→ **TASK TO CARRY OUT**:
Each line that contains the word "significant" is to be copied from the records below.

[Stored records]
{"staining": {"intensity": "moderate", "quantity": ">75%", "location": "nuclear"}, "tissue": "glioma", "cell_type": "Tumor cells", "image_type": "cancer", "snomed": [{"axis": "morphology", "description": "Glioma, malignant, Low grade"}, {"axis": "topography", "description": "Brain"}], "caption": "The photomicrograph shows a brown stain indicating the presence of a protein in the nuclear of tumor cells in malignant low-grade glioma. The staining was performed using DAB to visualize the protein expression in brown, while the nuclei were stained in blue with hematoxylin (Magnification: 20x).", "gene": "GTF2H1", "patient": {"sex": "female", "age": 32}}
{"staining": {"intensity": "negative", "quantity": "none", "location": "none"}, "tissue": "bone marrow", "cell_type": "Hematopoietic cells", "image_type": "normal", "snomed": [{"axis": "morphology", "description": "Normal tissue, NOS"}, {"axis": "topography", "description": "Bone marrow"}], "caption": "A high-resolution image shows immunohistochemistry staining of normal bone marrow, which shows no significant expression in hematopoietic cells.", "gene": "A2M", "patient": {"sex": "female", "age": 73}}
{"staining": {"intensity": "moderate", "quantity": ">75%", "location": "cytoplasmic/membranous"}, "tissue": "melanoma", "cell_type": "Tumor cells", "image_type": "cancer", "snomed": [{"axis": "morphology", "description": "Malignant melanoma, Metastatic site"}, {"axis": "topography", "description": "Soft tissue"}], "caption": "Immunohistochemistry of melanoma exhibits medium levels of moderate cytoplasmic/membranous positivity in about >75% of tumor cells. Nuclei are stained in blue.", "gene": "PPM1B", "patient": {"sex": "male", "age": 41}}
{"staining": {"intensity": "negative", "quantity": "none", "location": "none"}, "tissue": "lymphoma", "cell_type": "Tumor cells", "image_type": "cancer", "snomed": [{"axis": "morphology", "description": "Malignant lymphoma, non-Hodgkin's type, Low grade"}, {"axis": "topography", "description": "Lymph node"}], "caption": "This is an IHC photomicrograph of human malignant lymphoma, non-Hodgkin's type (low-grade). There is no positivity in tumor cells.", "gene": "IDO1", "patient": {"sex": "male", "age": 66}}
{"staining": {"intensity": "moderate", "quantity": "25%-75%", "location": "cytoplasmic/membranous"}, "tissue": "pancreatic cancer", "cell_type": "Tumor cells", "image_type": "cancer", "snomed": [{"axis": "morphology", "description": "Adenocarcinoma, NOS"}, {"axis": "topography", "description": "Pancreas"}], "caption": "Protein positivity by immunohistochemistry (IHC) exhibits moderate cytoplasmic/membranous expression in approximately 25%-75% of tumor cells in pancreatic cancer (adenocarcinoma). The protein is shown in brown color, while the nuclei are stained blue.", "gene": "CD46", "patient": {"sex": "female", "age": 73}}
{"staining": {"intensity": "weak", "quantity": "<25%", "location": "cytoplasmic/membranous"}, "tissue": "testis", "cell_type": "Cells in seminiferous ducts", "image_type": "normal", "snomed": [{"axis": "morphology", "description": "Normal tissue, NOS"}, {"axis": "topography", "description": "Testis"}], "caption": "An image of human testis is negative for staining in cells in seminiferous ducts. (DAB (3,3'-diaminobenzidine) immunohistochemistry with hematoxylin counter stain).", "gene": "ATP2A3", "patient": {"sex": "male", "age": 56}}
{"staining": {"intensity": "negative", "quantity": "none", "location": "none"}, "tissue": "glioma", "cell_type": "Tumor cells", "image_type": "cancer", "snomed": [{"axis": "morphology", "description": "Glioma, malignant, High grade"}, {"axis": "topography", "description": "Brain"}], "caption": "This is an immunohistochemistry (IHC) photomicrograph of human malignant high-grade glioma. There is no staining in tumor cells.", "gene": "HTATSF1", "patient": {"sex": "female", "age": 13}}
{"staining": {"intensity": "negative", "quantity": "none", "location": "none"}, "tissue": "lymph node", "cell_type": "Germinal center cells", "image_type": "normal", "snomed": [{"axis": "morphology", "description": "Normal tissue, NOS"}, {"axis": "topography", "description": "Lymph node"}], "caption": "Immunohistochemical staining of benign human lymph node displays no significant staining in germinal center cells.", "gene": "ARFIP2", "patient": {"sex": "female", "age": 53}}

→ **OUTPUT FOR THIS EXERCISE**:
{"staining": {"intensity": "negative", "quantity": "none", "location": "none"}, "tissue": "bone marrow", "cell_type": "Hematopoietic cells", "image_type": "normal", "snomed": [{"axis": "morphology", "description": "Normal tissue, NOS"}, {"axis": "topography", "description": "Bone marrow"}], "caption": "A high-resolution image shows immunohistochemistry staining of normal bone marrow, which shows no significant expression in hematopoietic cells.", "gene": "A2M", "patient": {"sex": "female", "age": 73}}
{"staining": {"intensity": "negative", "quantity": "none", "location": "none"}, "tissue": "lymph node", "cell_type": "Germinal center cells", "image_type": "normal", "snomed": [{"axis": "morphology", "description": "Normal tissue, NOS"}, {"axis": "topography", "description": "Lymph node"}], "caption": "Immunohistochemical staining of benign human lymph node displays no significant staining in germinal center cells.", "gene": "ARFIP2", "patient": {"sex": "female", "age": 53}}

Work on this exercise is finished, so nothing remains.